El presidente Guzmán Blanco, quien a su vez ocupaba el cargo de director, pronunció un discurso enjundioso y bastante incitador para ese momento.

El eje central de la citada pieza oratoria hurgaba y cuestionaba sobre los orígenes y definición de la lengua que se hablaba en Venezuela: ¿era castellano o español?

Sobre el citado eje temático, se hacía cotidiano y corriente que se tramaran discusiones. Se cruzaban serios y violentos argumentos entre quienes defendían la tendencia impositiva, sostenedora que en nuestro país prevalecía el español peninsular, heredado en tierras americanas; frente a esa irreductible posición se levantaba otro inmenso bastión que apoyaba la insurgencia lingüística del castellano específico en este continente. Nuestro propio geolecto. Se suscitó, entonces, una disyunción suficientemente marcada; donde se deslindaron dos corrientes de intelectuales inclinados por una u otra posición teórica. ¿Hablamos el español ibérico o el castellano americano?

Para que tengamos una idea de lo bastante serio del asunto. En los sitios populares: plazas, mercados, paseos y en muchos otros lugares “nada académicos” se escenificaban encolerizadas controversias.

Unos encauzados a reconocer que el puro español peninsular era lo que hablábamos, como nuestro idioma natural; y otros favorecedores del castellano que nació y consiguió en América su especificidad lingüística.

Luce banal, en el presente, trenzarnos en un pugilato similar; porque, tal polémica ha sido superada y sus términos aclarados. Vale una breve explicación.

Al momento de mencionar el idioma o la lengua común de España, como también de muchas naciones de América y que además se habla como propia en otras naciones del mundo, resultan válidos y apropiados los vocablos castellano y español, indistintamente, según la preferencia del hablante.
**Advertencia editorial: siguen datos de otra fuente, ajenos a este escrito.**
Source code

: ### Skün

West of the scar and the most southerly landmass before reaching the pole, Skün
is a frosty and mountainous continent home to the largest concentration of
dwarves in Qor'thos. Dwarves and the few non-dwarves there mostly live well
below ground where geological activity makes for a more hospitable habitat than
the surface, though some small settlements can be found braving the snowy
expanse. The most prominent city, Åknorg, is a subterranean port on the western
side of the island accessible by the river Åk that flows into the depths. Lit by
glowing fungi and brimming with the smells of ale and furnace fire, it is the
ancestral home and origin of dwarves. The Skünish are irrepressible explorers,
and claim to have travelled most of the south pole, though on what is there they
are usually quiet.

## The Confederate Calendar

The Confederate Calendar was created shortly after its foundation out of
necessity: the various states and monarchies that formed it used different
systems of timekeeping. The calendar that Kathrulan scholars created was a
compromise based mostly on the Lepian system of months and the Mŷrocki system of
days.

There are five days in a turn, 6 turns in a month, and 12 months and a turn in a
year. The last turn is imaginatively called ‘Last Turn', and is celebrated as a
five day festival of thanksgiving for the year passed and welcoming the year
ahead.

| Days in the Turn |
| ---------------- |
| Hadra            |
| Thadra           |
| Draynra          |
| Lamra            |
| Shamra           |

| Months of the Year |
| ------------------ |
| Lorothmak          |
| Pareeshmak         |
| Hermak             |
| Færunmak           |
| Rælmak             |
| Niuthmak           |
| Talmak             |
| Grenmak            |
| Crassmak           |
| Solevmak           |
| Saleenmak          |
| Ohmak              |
Da lo mismo decir que habla castellano o español.

Hay quienes recomiendan que se diga que hablamos español para no caer en confusiones con la lengua histórica (el castellano) que nació en el reino de Castilla, en la Edad Media.

Asimismo, agreguemos que la propia Academia apenas sugiere una determinada forma de construir los actos de habla, atendiendo al buen empleo del idioma; jamás la RAE impone a capricho las normas.

Cuando han sido necesarios los cambios y las transformaciones, la Academia ha tomado la iniciativa; dado que, nuestra Institución señera del buen hablar y escribir señala cómo es preferible que sea, y no cómo tiene que ser.

(Hasta el próximo año 2024, que auguramos sea más vivible).